The Belitung shipwreck was discovered off the coast of Indonesia, about 1.6 km off the coast of Belitung Island. The find was that of an Arabian dhow returning from China to Africa on a long journey that was lengthened by the choice of a secondary trade route that was not often chosen by most trading vessels during the period. The ship sank in 830 AD, and its cargo was discovered by fishermen in 1998. It was the first ancient Arabian ship to have been excavated and found to retain much of its structural integrity despite being buried beneath the sea for more than a millennia.

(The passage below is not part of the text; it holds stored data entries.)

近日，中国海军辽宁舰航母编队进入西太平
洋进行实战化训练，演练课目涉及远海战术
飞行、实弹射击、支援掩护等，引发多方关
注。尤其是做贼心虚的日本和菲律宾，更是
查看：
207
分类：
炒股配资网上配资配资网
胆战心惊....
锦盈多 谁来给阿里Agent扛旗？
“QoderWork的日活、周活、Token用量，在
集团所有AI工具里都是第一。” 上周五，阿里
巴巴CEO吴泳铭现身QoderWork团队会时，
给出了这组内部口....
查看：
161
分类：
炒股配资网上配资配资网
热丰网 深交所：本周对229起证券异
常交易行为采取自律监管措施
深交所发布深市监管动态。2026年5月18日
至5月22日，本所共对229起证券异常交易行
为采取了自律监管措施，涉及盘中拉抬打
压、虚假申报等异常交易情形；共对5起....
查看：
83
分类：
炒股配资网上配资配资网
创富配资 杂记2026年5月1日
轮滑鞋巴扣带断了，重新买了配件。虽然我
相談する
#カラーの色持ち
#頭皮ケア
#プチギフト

The discovery of the Belitung wreck was of great historical significance in the late 20th century, revealing much about the construction techniques of the Arabian culture of the time. The ship was built around a 50-foot long keel of about 15 cm in thickness – known to have survived intact. Several types of wood were successfully identified to reveal more about the construction of the boat and its relation to similar wrecks discovered in the Red Sea off the coast of Africa. The hull of the shipwreck also revealed an important treasure that dated back to the Tang dynasty of China, and led to the ship being unofficially named the “Tang treasure ship.”
The Belitung shipwreck became primarily famous due to the important cargo it was carrying. The archaeological dig in commenced during the expeditions of 1998 and 1999 revealed the hull of the shipwreck still holding lumps of concretion filled with historically valuable artifacts carried from China. The treasure mainly consisted of finely crafted bronze mirrors, ewers and various ceramics, as well as lead ingots and various gold and silver items. An impressive number of about 60,000 artifacts were uncovered, many of which were displayed for the first time at the ArtScience Museum in Singapore, in 2011.
The wreck is of an extremely important historical significance, since it carries vital information about the trade between two major empires of the period, Abbasid Iraq and Tang China. The dhow reveals startling new discoveries about the maritime Silk Route to China, allowing Archaeologists to answer many questions about the Chinese trade routes of the time, but also uncovering new mysteries. It is still uncertain why the ship took a return route that was more regularly frequented by vessels traveling from the Java Sea. Also, the artwork on some of the artifacts showed a surprising variety of motifs from many different cultures. The Belitung shipwreck cargo has been cataloged in its entirety, but still poses many mysteries associated with the 9th century maritime trade routes from China.